Write out the records in full and without alteration, setting aside their pictures.

=======

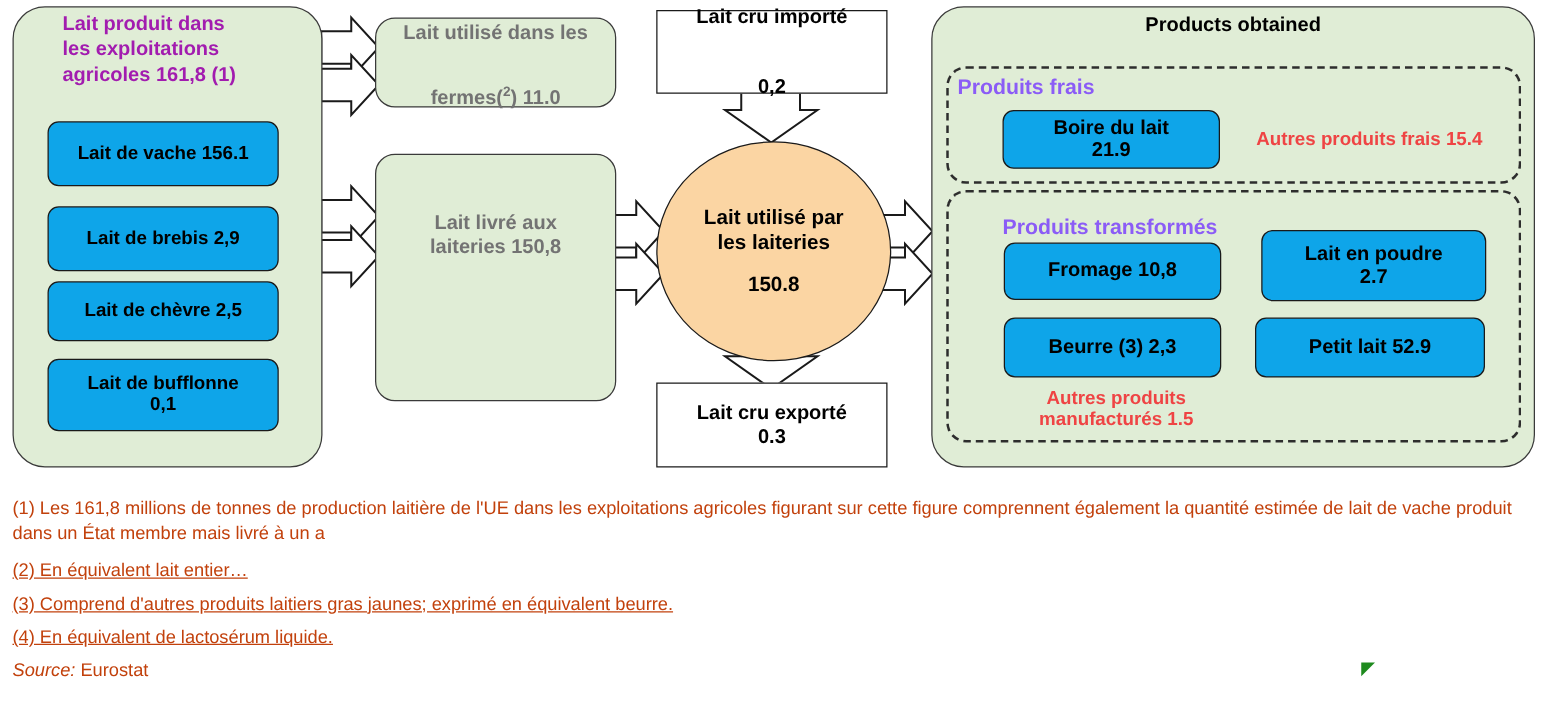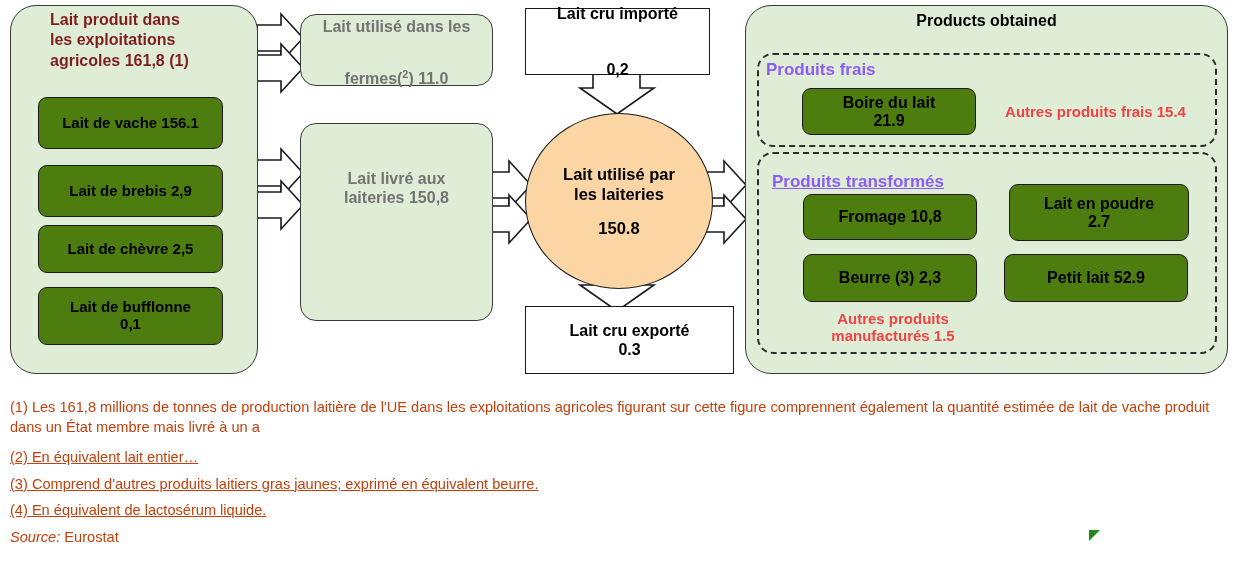"Lait produit dans" .title-left { color: #7f1d1d -> #a21caf }
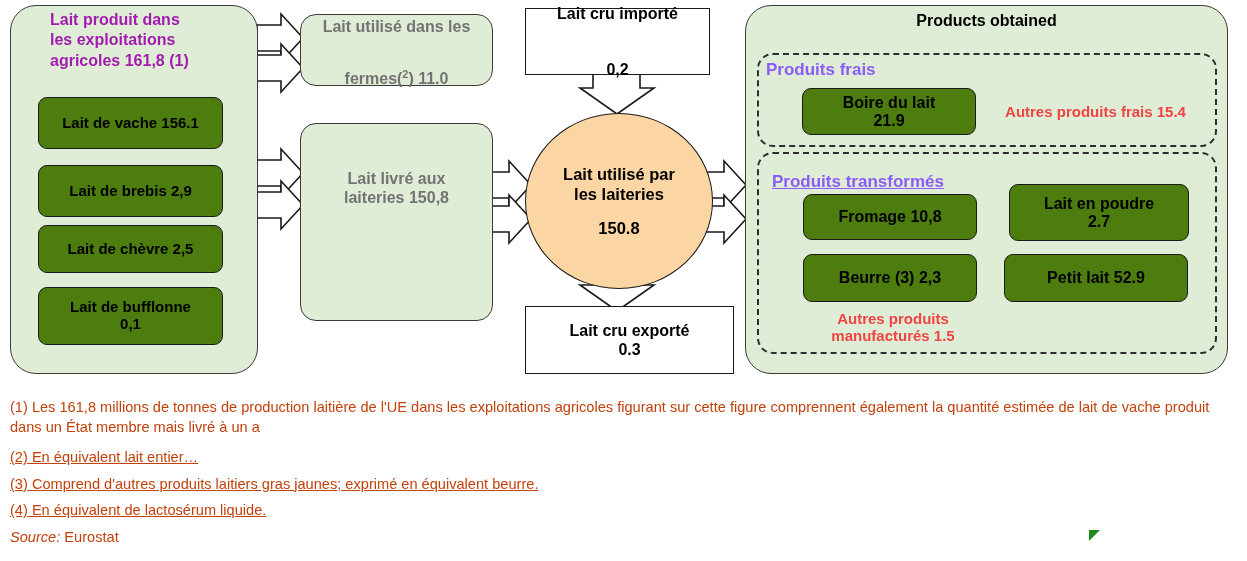"Boire du lait" .box-white { background: #4d7c0f -> #0ea5e9 }
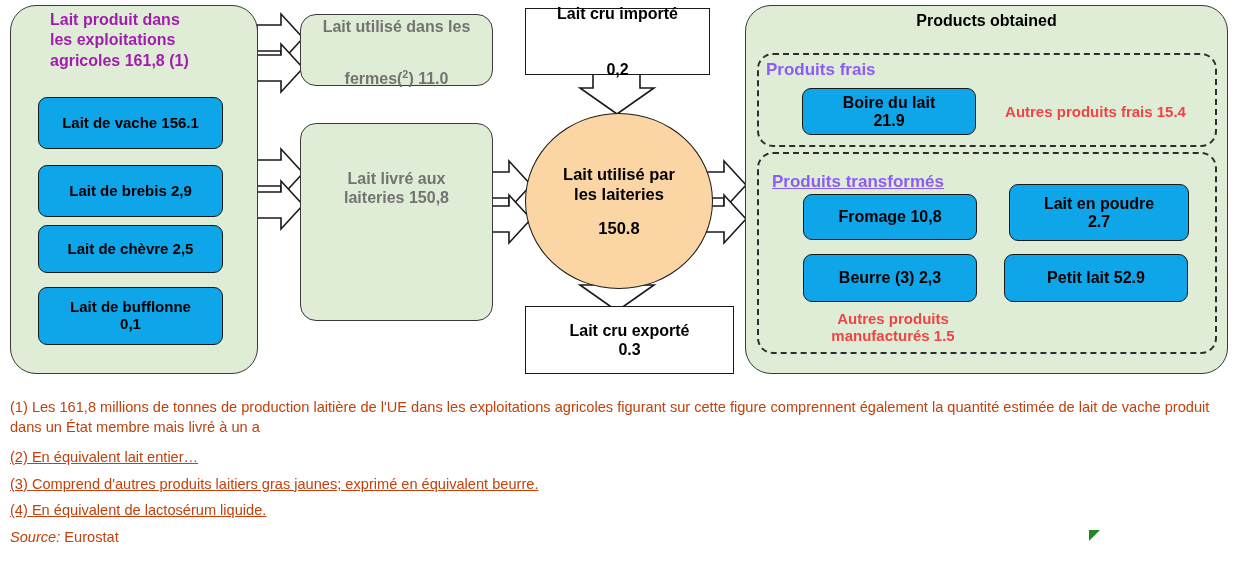"Produits transformés" div.abs { left: 772px -> 802px; text-decoration: underline -> none }
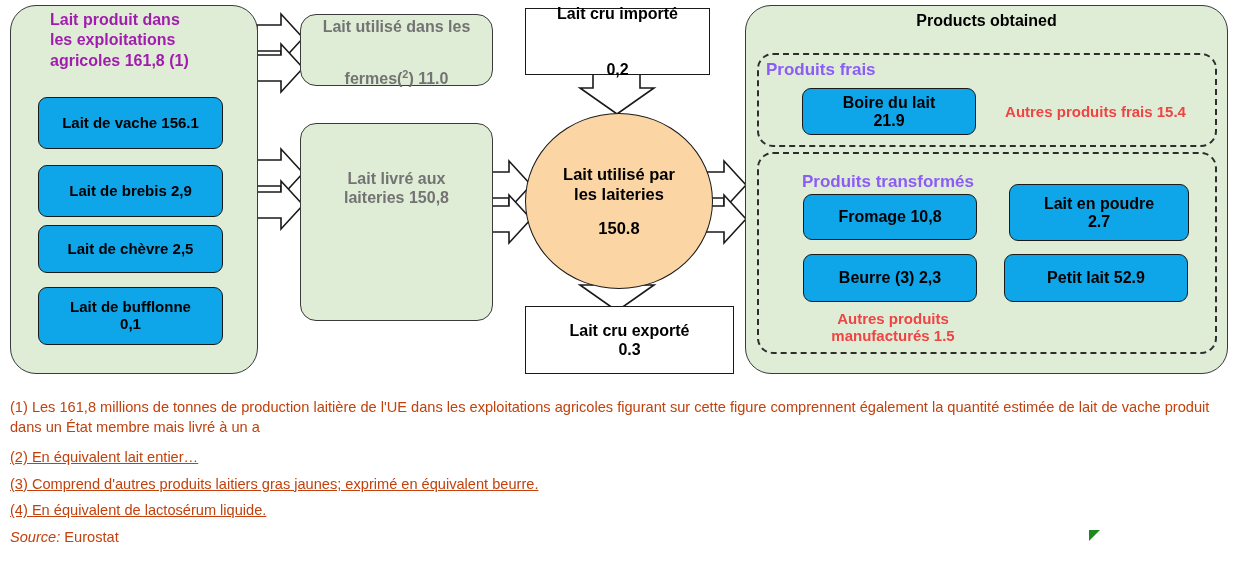"Lait cru exporté" div.abs { width: 209px -> 185px }
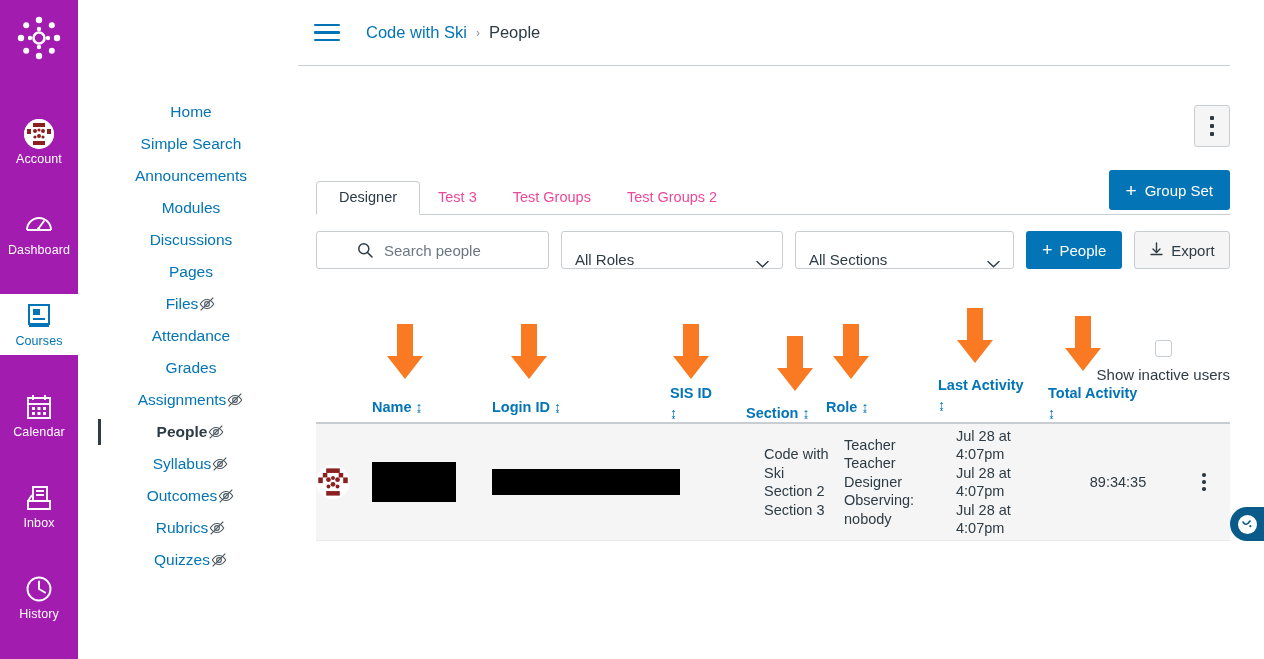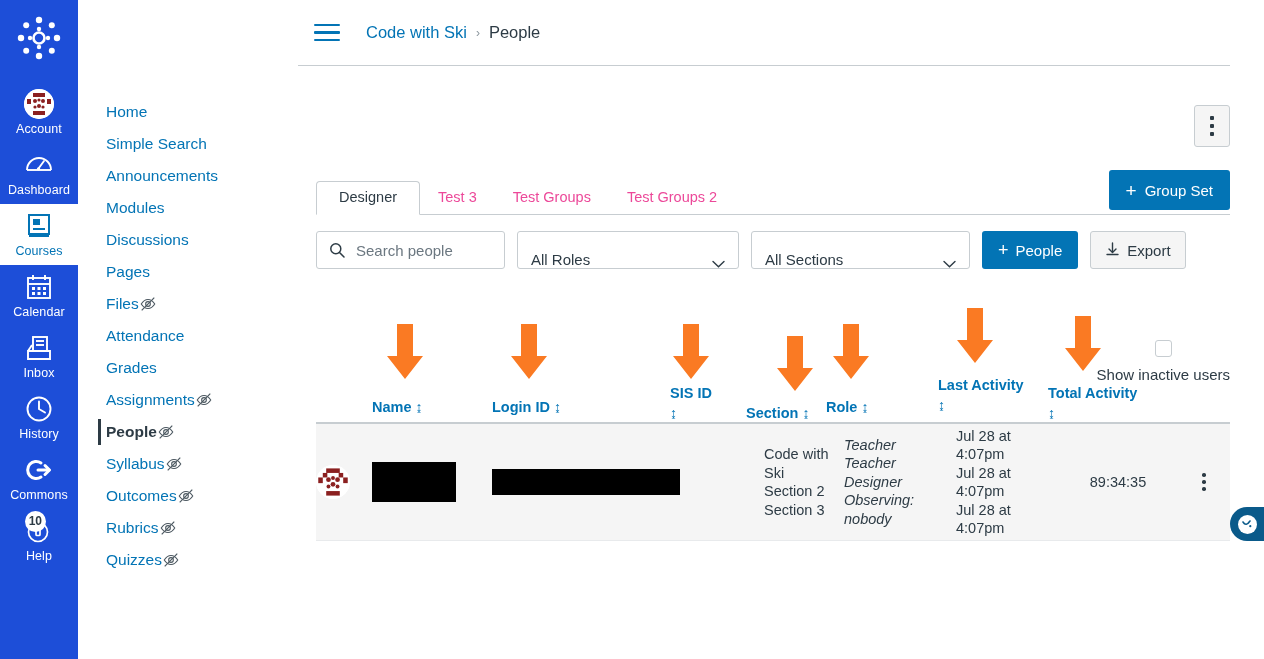"Home" .cnav-item { justify-content: flex-start -> center }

=======

# [Response]
"Lait produit dans" .title-left { color: #7f1d1d -> #a21caf }
"Boire du lait" .box-white { background: #4d7c0f -> #0ea5e9 }
"Produits transformés" div.abs { left: 772px -> 802px; text-decoration: underline -> none }
"Lait cru exporté" div.abs { width: 209px -> 185px }
"Home" .cnav-item { justify-content: flex-start -> center }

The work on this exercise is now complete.